The Duke himself stood in silent dignity to the right of the fireplace.
Lady Marianna Hayden sat straight-backed on a small chair just below her mother’s.
The room’s final occupant, her brother Richard, every inch the Marquess, stood removed from the rest. His posture, while no less dignified, didn’t condescend to being part of the carefully arranged tableau before the fire. He sat at a splendid mahogany secretaire and observed his eldest sister.
Georgiana returned Glenaire’s gaze without blinking and with little warmth. Neither Glenaire nor His Grace found it convenient to arrange her return to Cambridge after Candlemas or on any day since. She knew Richard couldn’t or wouldn’t understand her need to return.
They waited in silence for the summons to dinner.
The finely carved double doors between the atrium and the family sitting room swung open with a well-oiled swoosh just as the clock in the entrance chimed the hour.
All eyes turned in anticipation. The Duchess raised a languid hand for assistance and made an impatient sound.
“The announcement, Peters!” she demanded.
The butler’s tones were funereal. “Your Grace, I must beg your pardon. A caller has arrived who will not be repelled. He asks for the Lady Georgiana.”
Georgiana felt as if air had rushed from the room. Her heart lurched in her breast, beating so strongly she believed the others must see it pounding in her chest. She forced her features to show indifference and her eyes to focus on her father.

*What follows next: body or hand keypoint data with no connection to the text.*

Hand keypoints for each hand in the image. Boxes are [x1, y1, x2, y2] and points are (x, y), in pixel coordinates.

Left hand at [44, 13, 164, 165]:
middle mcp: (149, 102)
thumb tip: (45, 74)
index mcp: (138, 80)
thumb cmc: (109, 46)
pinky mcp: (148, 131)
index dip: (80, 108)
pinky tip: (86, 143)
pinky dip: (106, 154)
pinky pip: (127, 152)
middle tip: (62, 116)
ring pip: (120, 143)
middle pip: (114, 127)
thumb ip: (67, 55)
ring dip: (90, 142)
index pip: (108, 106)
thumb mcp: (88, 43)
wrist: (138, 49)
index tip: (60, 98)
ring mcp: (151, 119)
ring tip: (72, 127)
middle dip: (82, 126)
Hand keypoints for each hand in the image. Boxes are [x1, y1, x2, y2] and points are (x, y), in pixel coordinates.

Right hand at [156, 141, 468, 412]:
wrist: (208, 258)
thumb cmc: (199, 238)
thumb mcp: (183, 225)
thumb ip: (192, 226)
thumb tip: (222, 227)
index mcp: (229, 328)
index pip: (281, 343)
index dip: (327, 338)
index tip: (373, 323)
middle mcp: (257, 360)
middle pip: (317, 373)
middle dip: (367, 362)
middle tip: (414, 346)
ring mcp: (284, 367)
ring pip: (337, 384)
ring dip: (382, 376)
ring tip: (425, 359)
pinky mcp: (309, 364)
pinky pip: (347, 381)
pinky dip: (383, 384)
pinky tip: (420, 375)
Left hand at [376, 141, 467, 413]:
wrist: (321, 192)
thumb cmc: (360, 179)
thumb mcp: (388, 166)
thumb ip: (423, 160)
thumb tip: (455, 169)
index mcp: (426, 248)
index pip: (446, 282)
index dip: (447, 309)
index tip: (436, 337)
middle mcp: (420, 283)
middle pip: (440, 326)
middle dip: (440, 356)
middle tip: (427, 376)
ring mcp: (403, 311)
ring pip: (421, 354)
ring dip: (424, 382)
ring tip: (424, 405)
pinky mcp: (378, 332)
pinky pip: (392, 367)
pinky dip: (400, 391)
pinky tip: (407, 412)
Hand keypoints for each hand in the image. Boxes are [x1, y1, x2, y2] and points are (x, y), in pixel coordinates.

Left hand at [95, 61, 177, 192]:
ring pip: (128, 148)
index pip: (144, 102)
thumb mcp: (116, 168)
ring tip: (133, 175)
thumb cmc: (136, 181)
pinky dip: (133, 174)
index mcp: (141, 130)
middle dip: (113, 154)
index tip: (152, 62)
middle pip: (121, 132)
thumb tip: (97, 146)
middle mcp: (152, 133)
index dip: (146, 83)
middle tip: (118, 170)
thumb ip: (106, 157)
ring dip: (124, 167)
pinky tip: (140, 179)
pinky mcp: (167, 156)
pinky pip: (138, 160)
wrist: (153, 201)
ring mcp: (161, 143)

“Show the impertinent intruder to the tradesman’s parlor.” The Duke spoke in bored tones.
The butler looked pained, as if he couldn’t bring himself to admit he had tried and failed. The Duke of Sudbury made a gesture of impatience. “Very well. Don’t delay dinner. I won’t be long.”
“Yes, Your Grace. Dinner is served.”
Hope warred with confusion. She knew it had to be Andrew, but she wondered what would cause him to come. He hated Mountview.
“Glenaire, escort your eldest sister to the dining room.” The Duke skewered Georgiana with a look of command and left the room.
The Duchess chose to overlook the breach of protocol. She sailed through the door alone, with the Earl and Countess of Ardmore following in strict precedence. She assumed her son and his sister would follow in her wake.
The hand Georgiana placed on her brother’s arm shook. If he noticed, he didn’t comment. He covered her hand with a warm and reassuring one of his own.